> [ARTICLE]:
Rather than try to capture the state of the C library's memory-allocation subsystem, it simply marshals and saves the set of Elisp objects known to the editor.

This is what Allegro CL (and I presume all the other Common Lisps) have done for 30+ years. I'm surprised they didn't move to the marshalling idea before, for fear of the Glibc hacks going away.

EDIT:

Actually, unexec() was used in the early days, so the 30+ years is wrong. It's been more like 20+ years.

chriswarbo · on Nov 30, 2016

So according to the article there are three approaches:

- The existing implementation, which misbehaves with newer glibc

- The partially-implemented patches, which replace the existing core dump hacks with a big pile of C

- Some unspecified, potential future optimisations to the elisp loader

To me, that looks more like a roadmap than a dispute.

korethr · on Nov 30, 2016

To me, the dispute is coming from what appears to be Zaretskii wanting nothing less than step 3. I can sympathize; I don't think I would want to receive a big pile of C were I a maintainer. It seems to me that temporary hacks tend to become permanent.

However, I think he's mistaken. As you said, that list makes a decent roadmap. IMO, the best approach to hand is to take the currently offered patch, and continue to work towards specifying and implementing optimizations to the elisp loader.

rurban · on Nov 30, 2016

you forgot the forth:

- use your own malloc, favorably ptmalloc3.

This way you are independent on glibc changes and platform quirks. It is faster, has arena support, and should have been the default glibc malloc anyway.

AdmiralAsshat · on Nov 30, 2016

Why is the core of Emacs still written in C? Is it just fear of trying to rewrite it from the ground up in Lisp, or is there something fundamental to the architecture that makes Lisp unsuitable?

Jtsummers · on Nov 30, 2016

History, it's been in continuous development for over three decades now. And, being open source, a port of the C portions to a new language would require developer effort that doesn't always appear on demand.

Also portability. GNU Emacs supports a fair number of platforms and, consequently, has a lot of things included in it for different platforms, different presentation layers (GUI, CLI). It's not a small task to support the variety of environments that it presently does with a novel implementation.

Dataset excerpt:
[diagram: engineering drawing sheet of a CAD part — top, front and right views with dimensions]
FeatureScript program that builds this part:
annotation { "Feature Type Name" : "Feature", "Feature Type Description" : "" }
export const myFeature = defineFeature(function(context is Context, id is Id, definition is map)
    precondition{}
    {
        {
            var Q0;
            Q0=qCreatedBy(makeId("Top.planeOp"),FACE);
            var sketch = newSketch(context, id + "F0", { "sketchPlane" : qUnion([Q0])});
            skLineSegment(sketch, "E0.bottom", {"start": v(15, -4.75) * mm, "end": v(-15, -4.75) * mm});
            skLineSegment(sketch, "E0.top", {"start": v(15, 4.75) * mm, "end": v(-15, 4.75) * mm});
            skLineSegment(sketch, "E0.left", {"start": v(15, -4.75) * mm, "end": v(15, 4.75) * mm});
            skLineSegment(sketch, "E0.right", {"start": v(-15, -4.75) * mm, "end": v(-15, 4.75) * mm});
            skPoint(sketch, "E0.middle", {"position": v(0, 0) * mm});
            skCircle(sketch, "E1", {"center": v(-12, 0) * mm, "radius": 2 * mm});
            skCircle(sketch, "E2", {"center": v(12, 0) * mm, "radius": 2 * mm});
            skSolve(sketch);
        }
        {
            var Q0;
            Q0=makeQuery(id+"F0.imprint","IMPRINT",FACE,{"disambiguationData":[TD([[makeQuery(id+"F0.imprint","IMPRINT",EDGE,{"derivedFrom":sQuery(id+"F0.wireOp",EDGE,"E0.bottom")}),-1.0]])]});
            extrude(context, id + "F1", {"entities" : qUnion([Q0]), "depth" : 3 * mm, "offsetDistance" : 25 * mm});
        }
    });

> [SET TASK 1]:
Answer these questions from the Emacs forum thread:
(a) Which malloc does rurban recommend using instead of depending on glibc?
(b) According to Jtsummers, how long has Emacs been in continuous development?
(c) After the EDIT, how many years does the first commenter give for the approach used by Allegro CL?
> [SET TASK 2]:
Decide whether each statement agrees with the Emacs forum thread, answering yes or no and quoting the deciding words:
(a) chriswarbo sees the three approaches as a dispute rather than a roadmap.
(b) korethr favors taking the currently offered patch.
(c) Jtsummers says GNU Emacs supports a single presentation layer.
> [SET TASK 3]:
Carry the Emacs forum thread forward from its last sentence.
The records above are separate material, unrelated to the Emacs forum thread.

> [EXERCISE RESULT 1]:
(a) ptmalloc3.
(b) Over three decades.
(c) More like 20+ years.

> [EXERCISE RESULT 2]:
(a) No: "To me, that looks more like a roadmap than a dispute."
(b) Yes: "IMO, the best approach to hand is to take the currently offered patch"
(c) No: "different presentation layers (GUI, CLI)"

> [EXERCISE RESULT 3]:
And then there's the bootstrap issue. Emacs lisp isn't compiled to a standard binary executable format, they use their own bytecode. So even if you did port more portions that are in C to elisp, you still need an environment to run that elisp in, and the problem that the dumper file solves is actually made worse, more elisp needs to be loaded and executed before you get into a functional editor.

There is work to port elisp to run on type of Guile, but it's not done yet. Lacking developer resources and other things. Like the issue of losing support for various environments, it also doesn't 100% support the existing base of elisp packages out there, which is a deal breaker for many people.

AceJohnny2 · on Nov 30, 2016

Because that's the part that needs to interact with the OS at a low-level. Think of it as the "OS bindings" if you will. C is the lowest-common-denominator to do that.

Edit: I'm wrong, see avar's response below. It looks like it's for performance reasons.

avar · on Nov 30, 2016

Relatively speaking this really couldn't be further from the truth.

There's plenty of codebases that implement some programming language and only use C bindings for truly low-level primitives, such as external library calls, memory allocation etc, leaving any substantial logic that's built on top of those OS primitives to a higher level language.

Emacs is not such a codebase, most of the C code by volume is things that could perfectly well be implemented in Emacs Lisp itself, but aren't because Emacs Lisp is relatively slow.

So while it's fine for "scripting" Emacs itself, things like regexes, anything that has to do with low-level character handling, most of the GUI layout of Emacs itself (i.e. the buffer logic etc, not actually calling ncurses or X) etc. is written in C.

Just browse through the C files in src/, most of this clearly has nothing to do with interacting with low-level OS primitives: http://git.savannah.gnu.org/cgit/emacs.git/tree/src

_19qg · on Nov 30, 2016

> most of the C code by volume is things that could perfectly well be implemented in Emacs Lisp itself,

A substantial part of the GNU Emacs core is written in C: the byte code virtual machine, the core Emacs Lisp language implementation, loading/saving images, memory management, ... That's not implementable in the current Lisp architecture (which additionally is single threaded).

If we want to move more of the language implementation in Lisp, that's possible - see implementations like SBCL or Clozure CL. Porting/maintaining these seems more difficult. But then you can implement regexes and other stuff in Lisp.

torrent-of-ions · on Dec 1, 2016

Yes. Basically the Emacs "C bit", is not just a Lisp like Clisp or SBCL, it also has a load of text editor code. Have a "CLmacs", ie. an emacs written in Common Lisp, is something a lot of people would really like. The problem, of course, is the vast amount of elisp that we currently use in our editors.

kazinator · on Dec 2, 2016

You'd think that an Elisp implementation plus the necessary API's could be provided to make a good bulk of that code work.

dima55 · on Nov 30, 2016

Because C compiles to machine code and computers only understand machine code.

gonzo · on Dec 1, 2016

I ported emacs undump to the Convex machines 29 years ago.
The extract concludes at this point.